Summary of Invention
The present invention is directed to a method of making a foam, the method comprising contacting a polymer solution with a surface of a mold, the solution comprising dissolved therein a biocompatible polymer, the mold comprising disposed on at least one surface thereof a three-dimensional negative configuration of a predetermined micropattern to be disposed on and integral with at least one surface of the foam, lyophilizing the solution while in contact with the micropatterned surface of the mold, thereby providing a lyophilized, micropatterned foam, and removing the lyophilized, micropatterned foam from the mold.
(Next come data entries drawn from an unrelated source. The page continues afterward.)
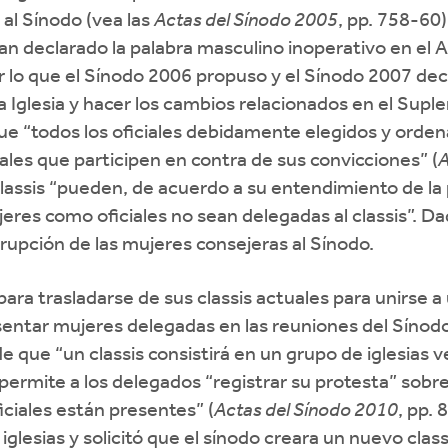
 al Sínodo (vea las
Actas del Sínodo 2005
, pp. 758-60)
an declarado la palabra masculino inoperativo en el A
 por lo que el Sínodo 2006 propuso y el Sínodo 2007 dec
a Iglesia y hacer los cambios relacionados en el Sup
que “todos los oficiales debidamente elegidos y orde
iales que participen en contra de sus convicciones” (
A
assis “pueden, de acuerdo a su entendimiento de la po
ujeres como oficiales no sean delegadas al classis”. D
rupción de las mujeres consejeras al Sínodo.
para trasladarse de sus classis actuales para unirse a
entar mujeres delegadas en las reuniones del Sínodo o
e que “un classis consistirá en un grupo de iglesias v
a permite a los delegados “registrar su protesta” sob
ciales están presentes” (
Actas del Sínodo 2010
, pp. 
lesias y solicitó que el sínodo creara un nuevo classis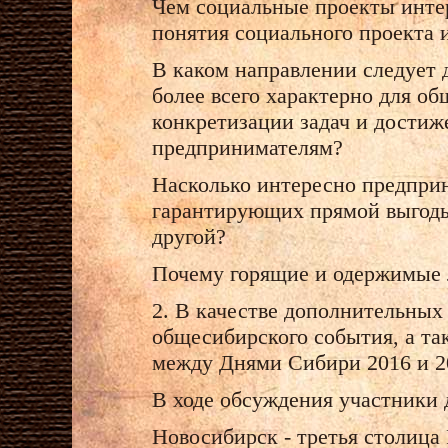
Чем социальные проекты инте
понятия социального проекта 
В каком направлении следует д
более всего характерно для о
конкретизации задач и достиж
предпринимателям?
Насколько интересно предприн
гарантирующих прямой выгоды,
другой?
Почему горящие и одержимые 
2. В качестве дополнительных
общесибирского события, а т
между Днями Сибири 2016 и 2
В ходе обсуждения участники 
Новосибирск - третья столица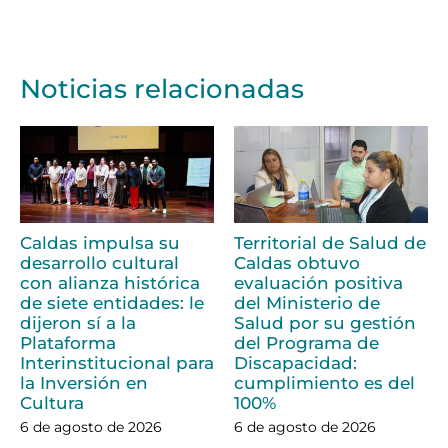
Noticias relacionadas
Caldas impulsa su
Territorial de Salud de
desarrollo cultural
Caldas obtuvo
con alianza histórica
evaluación positiva
de siete entidades: le
del Ministerio de
dijeron sí a la
Salud por su gestión
Plataforma
del Programa de
Interinstitucional para
Discapacidad:
la Inversión en
cumplimiento es del
Cultura
100%
6 de agosto de 2026
6 de agosto de 2026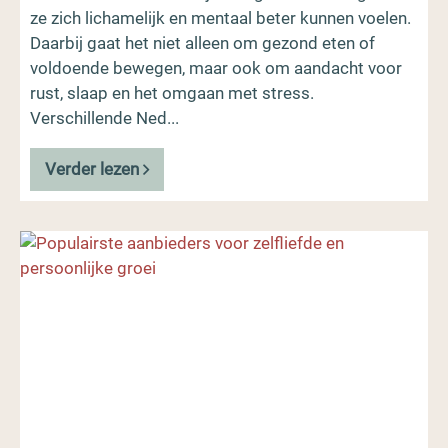
ze zich lichamelijk en mentaal beter kunnen voelen.
Daarbij gaat het niet alleen om gezond eten of
voldoende bewegen, maar ook om aandacht voor
rust, slaap en het omgaan met stress.
Verschillende Ned...
Verder lezen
Foams prepared according to the invention comprise a predetermined and designed micropattern on at least one surface, which pattern is effective to facilitate tissue repair, ingrowth or regeneration, or is effective to provide delivery of a protein or a therapeutic agent.
The tissue response to scaffolds with such designed surfaces can be tailored depending on the desired response. Changing the surface micropattern will alter the bioabsorption profile, and will provide a different microenvironment for cell adhesion and migration, both of which are advantageous in a variety of medical applications.
Preferred micropatterned structures are particularly useful for the regeneration of tissue between two or more different types of tissues. For a multi-cellular system in the simplest case, a first cell type could be present on one side of the foam scaffold with a specific, predetermined surface micropattern designed to facilitate growth of the cell, while a second cell type could be present on the other side of the foam scaffold with a different predetermined micro-pattern designed to facilitate growth of the second cell type. Examples of such regeneration include, without limitation, (a) vascular tissue: with smooth muscle on the outside and endothelial cells on the inside to regenerate vascular structures; and (b) osteochondral tissue: by implanting with a surface micropattern that attracts chondrocytes on one surface of the foam and a different micro-structure that attracts osteoblasts or pre-osteoblasts on the opposing surface.